OCRing financial statements

Volume 4, Issue 40; 22 Sep 2020

Published by Norman Walsh

Sometimes (always, AFAICT) OCRing a PDF is the most reliable way to get transaction details out of financial institutions.

This morning, I tweeted about using OCR on my bank statement to get details of financial transactions. Despite the fact that some banks will export XML and other electronic formats, when I tried to use those, I found them to be an utter mess. (And even if I hadn’t, in the case of my US credit cards, I want the transaction amounts in both GBP and USD which is conveniently on the PDF but not in the export formats.)

Years ago, when I gave up on the export formats, somewhat out of desperation, I tried OCRing the PDFs and I discovered that that worked surprisingly well.
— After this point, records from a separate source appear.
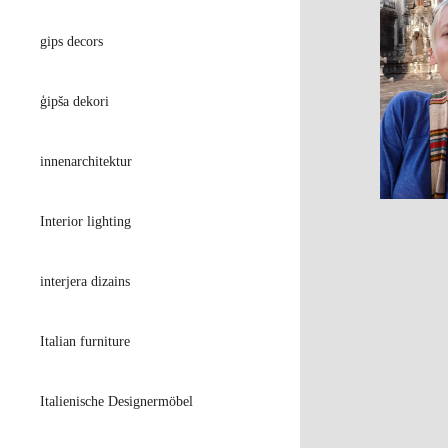
gips decors
ģipša dekori
innenarchitektur
Interior lighting
interjera dizains
Italian furniture
Italienische Designermöbel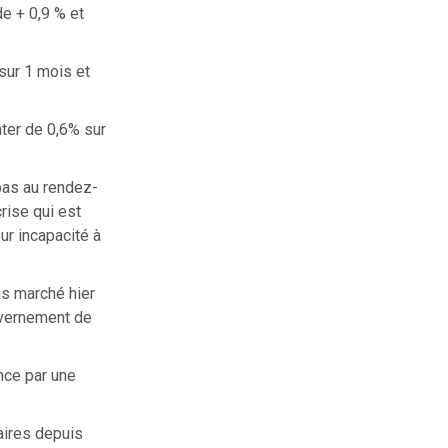
e + 0,9 % et
sur 1 mois et
ter de 0,6% sur
 pas au rendez-
rise qui est
ur incapacité à
as marché hier
uvernement de
ance par une
aires depuis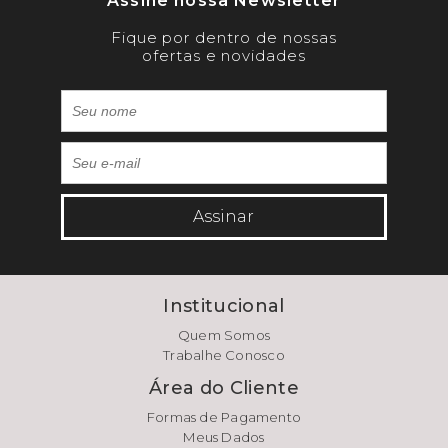
Assine nossa Newsletter
Fique por dentro de nossas
ofertas e novidades
Assinar
Institucional
Quem Somos
Trabalhe Conosco
Área do Cliente
Formas de Pagamento
Meus Dados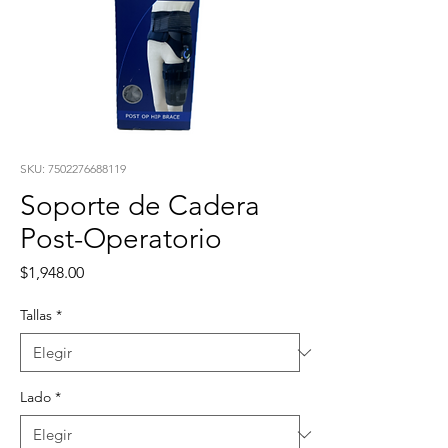
SKU: 7502276688119
Soporte de Cadera
Post-Operatorio
Precio
$1,948.00
Tallas
*
Lado
*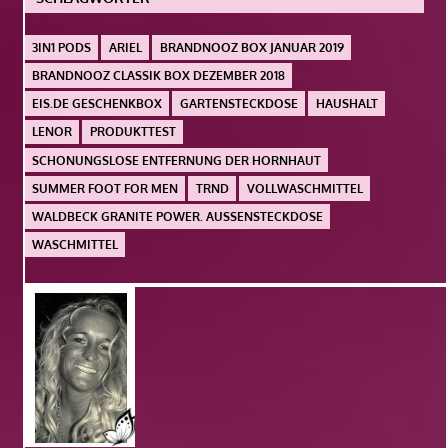
3IN1 PODS
ARIEL
BRANDNOOZ BOX JANUAR 2019
BRANDNOOZ CLASSIK BOX DEZEMBER 2018
EIS.DE GESCHENKBOX
GARTENSTECKDOSE
HAUSHALT
LENOR
PRODUKTTEST
SCHONUNGSLOSE ENTFERNUNG DER HORNHAUT
SUMMER FOOT FOR MEN
TRND
VOLLWASCHMITTEL
WALDBECK GRANITE POWER. AUSSENSTECKDOSE
WASCHMITTEL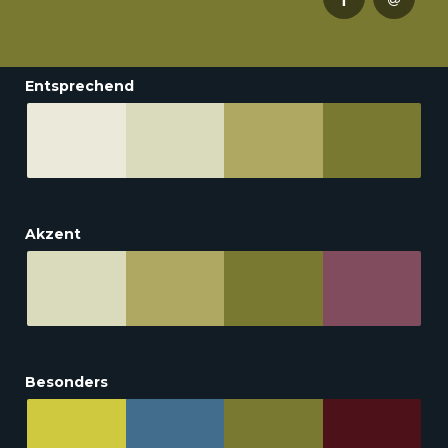
Entsprechend
Akzent
Besonders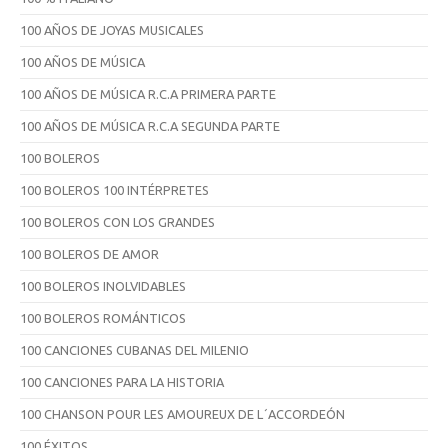
100 AÑOS DE JOYAS MUSICALES
100 AÑOS DE MÚSICA
100 AÑOS DE MÚSICA R.C.A PRIMERA PARTE
100 AÑOS DE MÚSICA R.C.A SEGUNDA PARTE
100 BOLEROS
100 BOLEROS 100 INTÉRPRETES
100 BOLEROS CON LOS GRANDES
100 BOLEROS DE AMOR
100 BOLEROS INOLVIDABLES
100 BOLEROS ROMÁNTICOS
100 CANCIONES CUBANAS DEL MILENIO
100 CANCIONES PARA LA HISTORIA
100 CHANSON POUR LES AMOUREUX DE L´ACCORDEÓN
100 ÉXITOS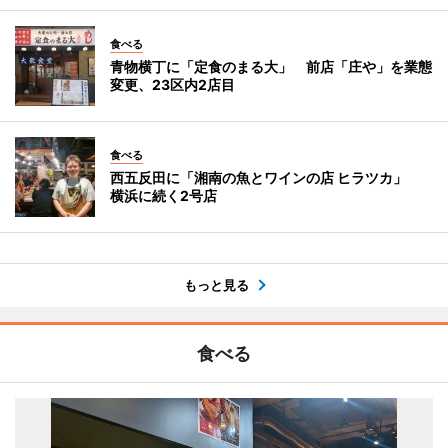
食べる
青物横丁に「定食のまる大」 前店「庄や」を業態
変更、23区内2店目
食べる
西五反田に「湘南の魚とワインの店 ヒラツカ」
横浜に続く2号店
もっと見る
食べる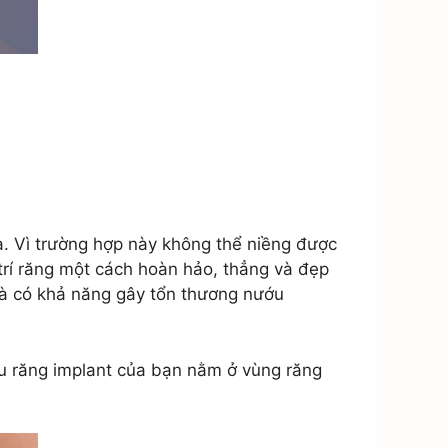
a. Vì trường hợp này không thể niềng được
 trí răng một cách hoàn hảo, thẳng và đẹp
 và có khả năng gây tổn thương nướu
ếu răng implant của bạn nằm ở vùng răng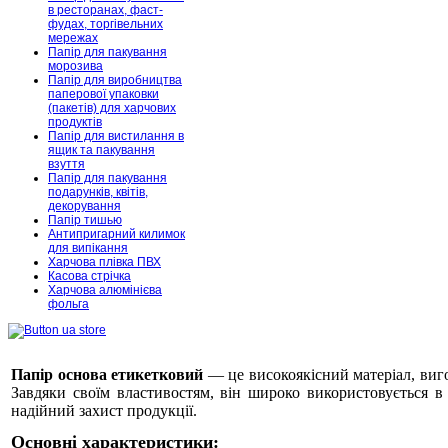
в ресторанах, фаст-
фудах, торгівельних
мережах
Папір для пакування
морозива
Папір для виробництва
паперової упаковки
(пакетів) для харчових
продуктів
Папір для вистилання в
ящик та пакування
взуття
Папір для пакування
подарунків, квітів,
декорування
Папір тишью
Антипригарний килимок
для випікання
Харчова плівка ПВХ
Касова стрічка
Харчова алюмінієва
фольга
Папір основа етикетковий
— це високоякісний матеріал, виго
Завдяки своїм властивостям, він широко використовується в 
надійний захист продукції.
Основні характеристики: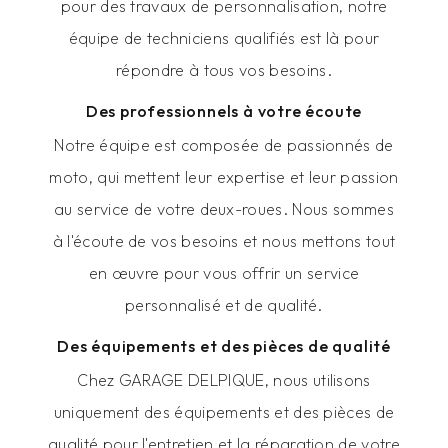
pour des travaux de personnalisation, notre
équipe de techniciens qualifiés est là pour
répondre à tous vos besoins.
Des professionnels à votre écoute
Notre équipe est composée de passionnés de
moto, qui mettent leur expertise et leur passion
au service de votre deux-roues. Nous sommes
à l'écoute de vos besoins et nous mettons tout
en œuvre pour vous offrir un service
personnalisé et de qualité.
Des équipements et des pièces de qualité
Chez GARAGE DELPIQUE, nous utilisons
uniquement des équipements et des pièces de
qualité pour l'entretien et la réparation de votre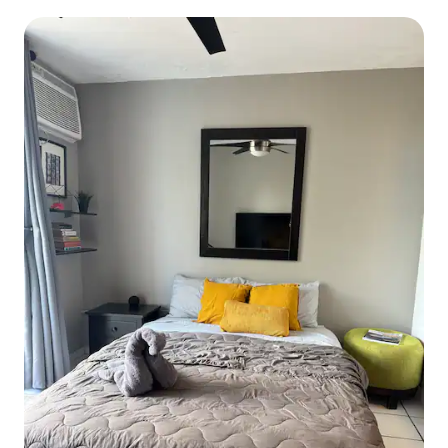
генератор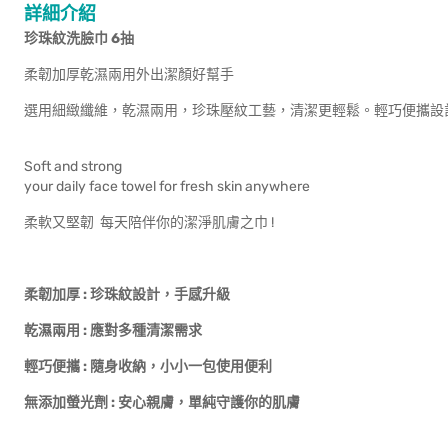
詳細介紹
珍珠紋洗臉巾 6抽
柔韌加厚乾濕兩用外出潔顏好幫手
選用細緻纖維，乾濕兩用，珍珠壓紋工藝，清潔更輕鬆。輕巧便攜設
Soft and strong
your daily face towel for fresh skin anywhere
柔軟又堅韌 每天陪伴你的潔淨肌膚之巾 !
柔韌加厚 : 珍珠紋設計，手感升級
乾濕兩用 : 應對多種清潔需求
輕巧便攜 : 隨身收納，小小一包使用便利
無添加螢光劑 : 安心親膚，單純守護你的肌膚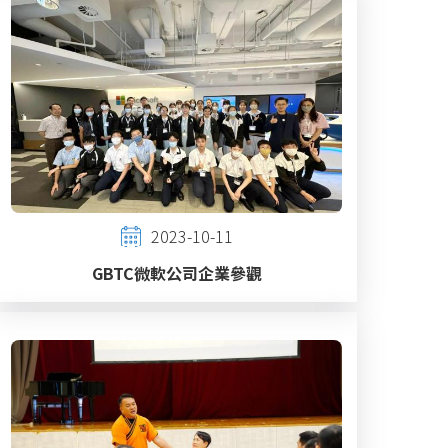
2023-10-11
GBTC微軟公司企業參觀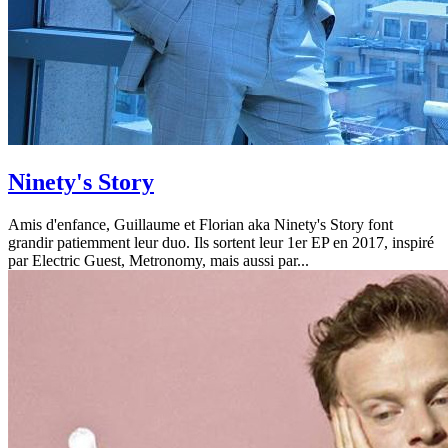
Ninety's Story
Amis d'enfance, Guillaume et Florian aka Ninety's Story font
grandir patiemment leur duo. Ils sortent leur 1er EP en 2017, inspiré
par Electric Guest, Metronomy, mais aussi par...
Perhaps it isn’t all that surprising considering that the statements are generated by batch processes from the raw transaction data without ever being touched by human hands.

In case you want to give it a try, here’s the process that works for me:

I turn the PDF into a set of PNG pages with Ghostscript:

gs -dSAFER -dBATCH -dNOPAUSE -dNOPROMPT -dMaxBitMap=5000000000 \
   -dAlignToPixels=0 -dGridFitTT=2 -sDEVICE=pngalpha \
   -dTextAlphaBits=4 -dGraphicsAlphaBits=4 -r300x300 \
   -sOutputFile="page%02d.png" -f statement.pdf

I process each of those pages with Tesseract OCR:

tesseract page01.png page01 hocr
tesseract page02.png page02 hocr
tesseract page03.png page03 hocr
…

Then I extract a plain text file from the HOCR (which is really just XHTML) with this trivial bit of XSLT:

<xsl:stylesheet xmlns:xsl="http://www.w3.org/1999/XSL/Transform"
                xmlns:xs="http://www.w3.org/2001/XMLSchema"
                xmlns:html="http://www.w3.org/1999/xhtml"
                exclude-result-prefixes="xs"
                version="2.0">

<xsl:output method="text" encoding="utf-8" indent="no"/>

<xsl:template match="html:*">
  <xsl:apply-templates select="*"/>
</xsl:template>

<xsl:template match="html:span[@class='ocr_line']">
  <xsl:apply-templates select="*"/>
  <xsl:text>&#10;</xsl:text>
</xsl:template>

<xsl:template match="html:span[@class='ocrx_word']">
  <xsl:value-of select="."/>
  <xsl:text> </xsl:text>
</xsl:template>

<xsl:template match="element()">
  <xsl:copy>
    <xsl:apply-templates select="node()"/>
  </xsl:copy>
</xsl:template>

<xsl:template match="attribute()|text()|comment()|processing-instruction()">
  <xsl:copy/>
</xsl:template>

</xsl:stylesheet>

That produces a set of text files that contain the text from the PDF. Then you have to grovel over that using regular expressions and other text processing techniques to extract the transactions.

The bad news is that there’s no (useful) consistency between financial institutions with respect to how the data is formatted in the PDF. But the good news is that it’s very consistent for each specific financial institution. In the end, I have a slightly different “parse” script for each credit card and bank statement.

What I actually want to generate from these PDFs is Ledger CLI records. I do that with a separate little file of “rules” that map from the descriptions on the statement to less cryptic descriptions and categories.

I stick “???” in the output where I can’t make a mechanical determination. Those I patch by hand when I review all the transactions and insert them into my global ledger.